■ Problem details: Each line of the listing is to be retyped exactly as given.

■ Material for this exercise:
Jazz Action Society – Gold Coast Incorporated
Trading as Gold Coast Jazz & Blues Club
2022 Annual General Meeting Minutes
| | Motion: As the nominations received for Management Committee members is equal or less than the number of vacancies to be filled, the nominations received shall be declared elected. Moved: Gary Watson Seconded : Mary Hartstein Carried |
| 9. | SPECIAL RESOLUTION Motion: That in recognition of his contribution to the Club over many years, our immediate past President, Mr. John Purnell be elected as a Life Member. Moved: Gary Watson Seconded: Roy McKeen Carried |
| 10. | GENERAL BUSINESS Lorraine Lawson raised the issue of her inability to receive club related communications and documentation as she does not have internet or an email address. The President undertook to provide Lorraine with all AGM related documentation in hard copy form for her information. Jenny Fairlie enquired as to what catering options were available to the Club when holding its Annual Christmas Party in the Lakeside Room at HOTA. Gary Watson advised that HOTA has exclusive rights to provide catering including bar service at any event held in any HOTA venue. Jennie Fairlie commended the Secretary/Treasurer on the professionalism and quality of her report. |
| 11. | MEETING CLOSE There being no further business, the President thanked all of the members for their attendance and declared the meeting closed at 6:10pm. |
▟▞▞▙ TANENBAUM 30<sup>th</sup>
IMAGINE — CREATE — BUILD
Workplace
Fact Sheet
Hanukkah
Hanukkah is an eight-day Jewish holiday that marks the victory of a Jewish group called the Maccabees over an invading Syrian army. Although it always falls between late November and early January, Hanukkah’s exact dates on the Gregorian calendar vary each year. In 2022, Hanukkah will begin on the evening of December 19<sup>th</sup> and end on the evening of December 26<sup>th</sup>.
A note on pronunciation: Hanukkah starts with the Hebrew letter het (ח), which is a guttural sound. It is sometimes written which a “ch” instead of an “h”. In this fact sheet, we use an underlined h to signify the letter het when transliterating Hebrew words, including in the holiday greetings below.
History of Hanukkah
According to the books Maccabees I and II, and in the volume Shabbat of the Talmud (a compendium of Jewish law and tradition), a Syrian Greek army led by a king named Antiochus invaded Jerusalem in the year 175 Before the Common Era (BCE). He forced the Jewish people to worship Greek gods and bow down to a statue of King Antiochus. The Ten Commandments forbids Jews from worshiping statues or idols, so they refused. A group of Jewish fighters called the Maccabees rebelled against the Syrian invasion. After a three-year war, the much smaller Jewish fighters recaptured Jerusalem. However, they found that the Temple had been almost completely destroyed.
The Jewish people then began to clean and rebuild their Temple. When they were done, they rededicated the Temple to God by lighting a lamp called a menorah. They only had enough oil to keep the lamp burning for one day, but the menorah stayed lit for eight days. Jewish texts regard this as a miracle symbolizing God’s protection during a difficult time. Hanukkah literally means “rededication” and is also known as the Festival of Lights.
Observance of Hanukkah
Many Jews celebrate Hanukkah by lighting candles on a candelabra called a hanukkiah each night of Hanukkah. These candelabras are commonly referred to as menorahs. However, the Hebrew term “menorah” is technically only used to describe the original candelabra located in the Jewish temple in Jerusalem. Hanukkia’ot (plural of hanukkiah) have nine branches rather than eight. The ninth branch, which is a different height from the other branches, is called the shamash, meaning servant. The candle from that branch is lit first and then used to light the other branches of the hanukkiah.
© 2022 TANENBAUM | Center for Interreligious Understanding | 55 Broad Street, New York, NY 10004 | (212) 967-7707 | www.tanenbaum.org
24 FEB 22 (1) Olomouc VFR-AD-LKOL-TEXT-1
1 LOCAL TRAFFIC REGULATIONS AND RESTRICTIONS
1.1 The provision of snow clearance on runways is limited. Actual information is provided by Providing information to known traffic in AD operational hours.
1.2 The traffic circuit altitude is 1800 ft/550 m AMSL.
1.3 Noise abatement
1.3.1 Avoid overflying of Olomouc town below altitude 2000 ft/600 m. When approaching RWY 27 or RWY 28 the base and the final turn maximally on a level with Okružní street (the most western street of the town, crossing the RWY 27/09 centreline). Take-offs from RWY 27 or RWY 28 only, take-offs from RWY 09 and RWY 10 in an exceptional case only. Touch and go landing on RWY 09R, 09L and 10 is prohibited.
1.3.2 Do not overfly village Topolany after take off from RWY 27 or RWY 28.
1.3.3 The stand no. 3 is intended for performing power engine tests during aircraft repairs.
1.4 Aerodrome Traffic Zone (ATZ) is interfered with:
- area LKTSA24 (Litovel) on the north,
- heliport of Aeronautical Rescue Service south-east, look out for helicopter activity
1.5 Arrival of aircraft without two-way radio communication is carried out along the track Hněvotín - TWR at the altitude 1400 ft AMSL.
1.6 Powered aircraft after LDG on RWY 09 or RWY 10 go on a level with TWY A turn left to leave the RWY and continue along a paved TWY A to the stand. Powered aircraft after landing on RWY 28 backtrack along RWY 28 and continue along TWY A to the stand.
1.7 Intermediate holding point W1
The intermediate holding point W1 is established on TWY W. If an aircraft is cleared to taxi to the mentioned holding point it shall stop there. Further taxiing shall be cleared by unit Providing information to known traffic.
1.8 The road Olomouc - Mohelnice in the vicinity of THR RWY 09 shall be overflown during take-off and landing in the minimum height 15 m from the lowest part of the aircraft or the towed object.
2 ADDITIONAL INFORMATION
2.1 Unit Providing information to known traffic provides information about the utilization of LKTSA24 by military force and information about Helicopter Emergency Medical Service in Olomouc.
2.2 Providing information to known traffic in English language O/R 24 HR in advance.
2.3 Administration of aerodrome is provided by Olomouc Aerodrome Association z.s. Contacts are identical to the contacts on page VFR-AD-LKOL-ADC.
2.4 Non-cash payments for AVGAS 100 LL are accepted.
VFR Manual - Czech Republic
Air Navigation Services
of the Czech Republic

■ Answer for this exercise:
Jazz Action Society – Gold Coast Incorporated
Trading as Gold Coast Jazz & Blues Club
2022 Annual General Meeting Minutes
| | Motion: As the nominations received for Management Committee members is equal or less than the number of vacancies to be filled, the nominations received shall be declared elected. Moved: Gary Watson Seconded : Mary Hartstein Carried |
| 9. | SPECIAL RESOLUTION Motion: That in recognition of his contribution to the Club over many years, our immediate past President, Mr. John Purnell be elected as a Life Member. Moved: Gary Watson Seconded: Roy McKeen Carried |
| 10. | GENERAL BUSINESS Lorraine Lawson raised the issue of her inability to receive club related communications and documentation as she does not have internet or an email address. The President undertook to provide Lorraine with all AGM related documentation in hard copy form for her information. Jenny Fairlie enquired as to what catering options were available to the Club when holding its Annual Christmas Party in the Lakeside Room at HOTA. Gary Watson advised that HOTA has exclusive rights to provide catering including bar service at any event held in any HOTA venue. Jennie Fairlie commended the Secretary/Treasurer on the professionalism and quality of her report. |
| 11. | MEETING CLOSE There being no further business, the President thanked all of the members for their attendance and declared the meeting closed at 6:10pm. |
▟▞▞▙ TANENBAUM 30<sup>th</sup>
IMAGINE — CREATE — BUILD
Workplace
Fact Sheet
Hanukkah
Hanukkah is an eight-day Jewish holiday that marks the victory of a Jewish group called the Maccabees over an invading Syrian army. Although it always falls between late November and early January, Hanukkah’s exact dates on the Gregorian calendar vary each year. In 2022, Hanukkah will begin on the evening of December 19<sup>th</sup> and end on the evening of December 26<sup>th</sup>.
A note on pronunciation: Hanukkah starts with the Hebrew letter het (ח), which is a guttural sound. It is sometimes written which a “ch” instead of an “h”. In this fact sheet, we use an underlined h to signify the letter het when transliterating Hebrew words, including in the holiday greetings below.
History of Hanukkah
According to the books Maccabees I and II, and in the volume Shabbat of the Talmud (a compendium of Jewish law and tradition), a Syrian Greek army led by a king named Antiochus invaded Jerusalem in the year 175 Before the Common Era (BCE). He forced the Jewish people to worship Greek gods and bow down to a statue of King Antiochus. The Ten Commandments forbids Jews from worshiping statues or idols, so they refused. A group of Jewish fighters called the Maccabees rebelled against the Syrian invasion. After a three-year war, the much smaller Jewish fighters recaptured Jerusalem. However, they found that the Temple had been almost completely destroyed.
The Jewish people then began to clean and rebuild their Temple. When they were done, they rededicated the Temple to God by lighting a lamp called a menorah. They only had enough oil to keep the lamp burning for one day, but the menorah stayed lit for eight days. Jewish texts regard this as a miracle symbolizing God’s protection during a difficult time. Hanukkah literally means “rededication” and is also known as the Festival of Lights.
Observance of Hanukkah
Many Jews celebrate Hanukkah by lighting candles on a candelabra called a hanukkiah each night of Hanukkah. These candelabras are commonly referred to as menorahs. However, the Hebrew term “menorah” is technically only used to describe the original candelabra located in the Jewish temple in Jerusalem. Hanukkia’ot (plural of hanukkiah) have nine branches rather than eight. The ninth branch, which is a different height from the other branches, is called the shamash, meaning servant. The candle from that branch is lit first and then used to light the other branches of the hanukkiah.
© 2022 TANENBAUM | Center for Interreligious Understanding | 55 Broad Street, New York, NY 10004 | (212) 967-7707 | www.tanenbaum.org
24 FEB 22 (1) Olomouc VFR-AD-LKOL-TEXT-1
1 LOCAL TRAFFIC REGULATIONS AND RESTRICTIONS
1.1 The provision of snow clearance on runways is limited. Actual information is provided by Providing information to known traffic in AD operational hours.
1.2 The traffic circuit altitude is 1800 ft/550 m AMSL.
1.3 Noise abatement
1.3.1 Avoid overflying of Olomouc town below altitude 2000 ft/600 m. When approaching RWY 27 or RWY 28 the base and the final turn maximally on a level with Okružní street (the most western street of the town, crossing the RWY 27/09 centreline). Take-offs from RWY 27 or RWY 28 only, take-offs from RWY 09 and RWY 10 in an exceptional case only. Touch and go landing on RWY 09R, 09L and 10 is prohibited.
1.3.2 Do not overfly village Topolany after take off from RWY 27 or RWY 28.
1.3.3 The stand no. 3 is intended for performing power engine tests during aircraft repairs.
1.4 Aerodrome Traffic Zone (ATZ) is interfered with:
- area LKTSA24 (Litovel) on the north,
- heliport of Aeronautical Rescue Service south-east, look out for helicopter activity
1.5 Arrival of aircraft without two-way radio communication is carried out along the track Hněvotín - TWR at the altitude 1400 ft AMSL.
1.6 Powered aircraft after LDG on RWY 09 or RWY 10 go on a level with TWY A turn left to leave the RWY and continue along a paved TWY A to the stand. Powered aircraft after landing on RWY 28 backtrack along RWY 28 and continue along TWY A to the stand.
1.7 Intermediate holding point W1
The intermediate holding point W1 is established on TWY W. If an aircraft is cleared to taxi to the mentioned holding point it shall stop there. Further taxiing shall be cleared by unit Providing information to known traffic.
1.8 The road Olomouc - Mohelnice in the vicinity of THR RWY 09 shall be overflown during take-off and landing in the minimum height 15 m from the lowest part of the aircraft or the towed object.
2 ADDITIONAL INFORMATION
2.1 Unit Providing information to known traffic provides information about the utilization of LKTSA24 by military force and information about Helicopter Emergency Medical Service in Olomouc.
2.2 Providing information to known traffic in English language O/R 24 HR in advance.
2.3 Administration of aerodrome is provided by Olomouc Aerodrome Association z.s. Contacts are identical to the contacts on page VFR-AD-LKOL-ADC.
2.4 Non-cash payments for AVGAS 100 LL are accepted.
VFR Manual - Czech Republic
Air Navigation Services
of the Czech Republic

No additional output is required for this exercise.